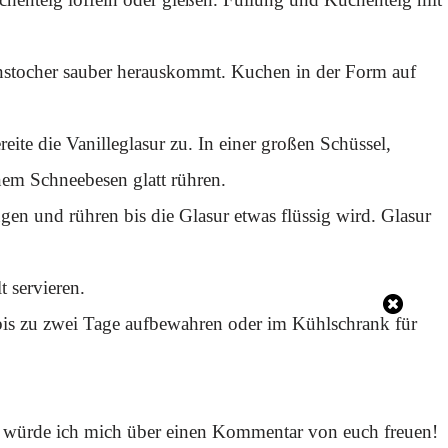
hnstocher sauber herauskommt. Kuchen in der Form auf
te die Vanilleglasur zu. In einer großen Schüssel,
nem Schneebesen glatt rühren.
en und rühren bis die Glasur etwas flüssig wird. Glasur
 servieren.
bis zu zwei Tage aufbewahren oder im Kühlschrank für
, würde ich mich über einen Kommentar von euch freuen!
· · · · · · ·
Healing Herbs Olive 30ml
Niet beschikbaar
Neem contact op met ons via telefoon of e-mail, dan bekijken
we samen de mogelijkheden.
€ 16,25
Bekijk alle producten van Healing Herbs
· · · · · · ·
• [TO-DO ITEM] Precisely the lines between those holding "hnstocher sauber herauskommt." and "von euch freuen!", inclusive, are to be reproduced from the listing above, with nothing added.

• [RESULT BELOW]
hnstocher sauber herauskommt. Kuchen in der Form auf
te die Vanilleglasur zu. In einer großen Schüssel,
nem Schneebesen glatt rühren.
en und rühren bis die Glasur etwas flüssig wird. Glasur
 servieren.
bis zu zwei Tage aufbewahren oder im Kühlschrank für
, würde ich mich über einen Kommentar von euch freuen!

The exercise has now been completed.